Note: This question is part of a series of questions that use the same scenario. For your convenience, the
scenario is repeated in each question. Each question presents a different goal and answer choices, but the textof the scenario is exactly the same in each question in this series.
You plan to create a predictive analytics solution for credit risk assessment and fraud prediction in Azure
Machine Learning. The Machine Learning workspace for the solution will be shared with other users in your
organization. You will add assets to projects and conduct experiments in the workspace.
The experiments will be used for training models that will be published to provide scoring from web services.
The experiment for fraud prediction will use Machine Learning modules and APIs to train the models and will
predict probabilities in an Apache Hadoop ecosystem.
You plan to configure the resources for part of a workflow that will be used to preprocess data from files stored
in Azure Blob storage. You plan to use Python to preprocess and store the data in Hadoop.
You need to get the data into Hadoop as quickly as possible.
Which three actions should you perform? Each correct answer presents part of the solution.

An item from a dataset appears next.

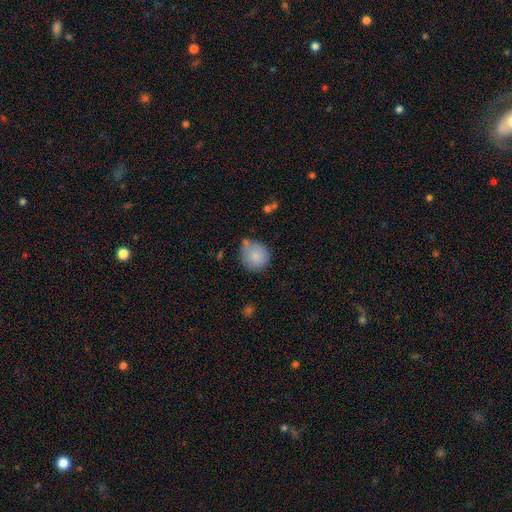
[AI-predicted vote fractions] Smooth or featured: smooth — 84% (featured or disk — 9%)
How rounded: round — 84% (in between — 15%)
Merging: none — 61% (minor disturbance — 26%)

NOTE: Each correct selection is worth one point.
A.
Create an Azure virtual machine (VM), and then configure MapReduce on the VM.
B.
Create an Azure HDInsight Hadoop cluster.
C.
Create an Azure virtual machine (VM), and then install an IPython Notebook server.
D.
Process the files by using Python to store the data to a Hadoop instance.
E.
Create the Machine learning experiment, and then add an Execute Python Script module.